## Data shown
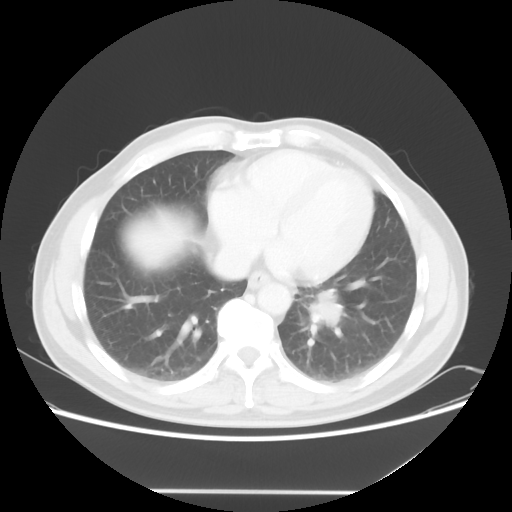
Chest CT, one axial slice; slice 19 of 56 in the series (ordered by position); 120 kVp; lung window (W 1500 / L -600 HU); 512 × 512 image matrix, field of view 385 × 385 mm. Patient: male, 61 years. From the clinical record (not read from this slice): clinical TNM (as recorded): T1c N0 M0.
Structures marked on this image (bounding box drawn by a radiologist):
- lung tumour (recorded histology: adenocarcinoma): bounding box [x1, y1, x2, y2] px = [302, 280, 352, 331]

==

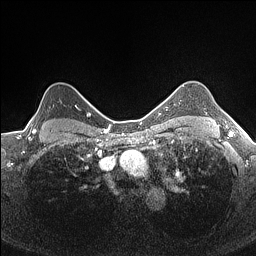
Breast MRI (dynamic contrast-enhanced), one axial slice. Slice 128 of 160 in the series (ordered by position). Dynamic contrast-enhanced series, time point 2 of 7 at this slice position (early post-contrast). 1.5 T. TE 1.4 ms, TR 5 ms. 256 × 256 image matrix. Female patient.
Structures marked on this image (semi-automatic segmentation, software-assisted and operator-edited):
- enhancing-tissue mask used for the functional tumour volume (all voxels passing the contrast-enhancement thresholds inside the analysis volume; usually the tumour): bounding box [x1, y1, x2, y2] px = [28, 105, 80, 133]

## Exercise description
Look in the material above for the line with "Structures marked on this image (semi-automatic" and the line with "- enhancing-tissue mask", and transcribe exactly those lines and all lines between them, nothing more.

## Written solution
Structures marked on this image (semi-automatic segmentation, software-assisted and operator-edited):
- enhancing-tissue mask used for the functional tumour volume (all voxels passing the contrast-enhancement thresholds inside the analysis volume; usually the tumour): bounding box [x1, y1, x2, y2] px = [28, 105, 80, 133]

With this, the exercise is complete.